L’imagination juridique libérale perdue
Au cours des dernières décennies, la Cour suprême des États-Unis a adopté des méthodes d’interprétation des lois qui justifient commodément son virage radical vers la droite. Bien que le juriste progressiste du XXe siècle Felix Frankfurter puisse déplorer cette évolution, il en porte une grande part de responsabilité.
LONDRES – La majorité de droite à la Cour suprême des États-Unis tient la Constitution américaine dans un étau. Il a fallu à peine un moment pour renverser Roe contre Wade, et avec lui, un demi-siècle de jurisprudence. Il est maintenant engagé dans un assaut soutenu contre «l’État administratif» (agences fédérales de réglementation et d’application) et, si le juge Clarence Thomas obtient ce qu’il veut, peut-être aussi contre la contraception et les relations consensuelles entre personnes de même sexe.
Quiconque est présenté à la Cour aujourd’hui aurait du mal à croire qu’elle ait été autrefois un bastion des valeurs libérales et un défenseur de la dignité fondamentale.
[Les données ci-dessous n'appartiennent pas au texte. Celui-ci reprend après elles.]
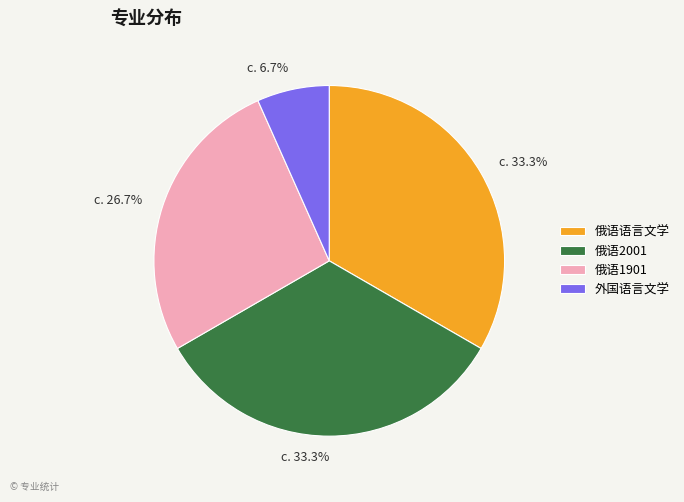

To the nearest percent, what portion does 俄语1901 represent?

27%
Pourtant, ce fut le cas pendant une grande partie de la seconde moitié du XXe siècle, lorsque le tribunal porta le premier coup significatif contre la ségrégation (en Brown c.Conseil de l’éducation); reconnu le droit à la vie privée et ouvert la voie à la révolution sexuelle (en Griswold c.Connecticut); et même, pour un temps, invalidé la peine de mort (en Furman c.Géorgie). Sous la présidence du juge en chef Earl Warren de 1953 à 1969, la Cour suprême a veillé à ce que la Constitution protège tous les Américains, pas seulement la majorité blanche.
C’était un tribunal qui reconnaissait son rôle dans le firmament constitutionnel américain. Plutôt que de se considérer comme les arbitres de préceptes quasi divins figés au moment du décret, la plupart des juges ont compris que la jurisprudence constitutionnelle devait répondre aux réalités du jour. Grâce au leadership intellectuel du juge William Brennan, la Cour Warren a fait de la dignité de l’individu sa référence constitutionnelle. Les personnes détenues par l’État et accusées de crimes se voyaient garantir des protections de base (comme dans Miranda c.Arizona). Les gens pouvaient exprimer leurs opinions plus librement que jamais, même si leurs opinions étaient considérées comme « offensantes ou désagréables » par la plupart des gens. Cet héritage s’est poursuivi dans la génération suivante de la Cour, avec une décision majoritaire dirigée par Brennan en 1989 que même brûler le drapeau américain était un jeu équitable.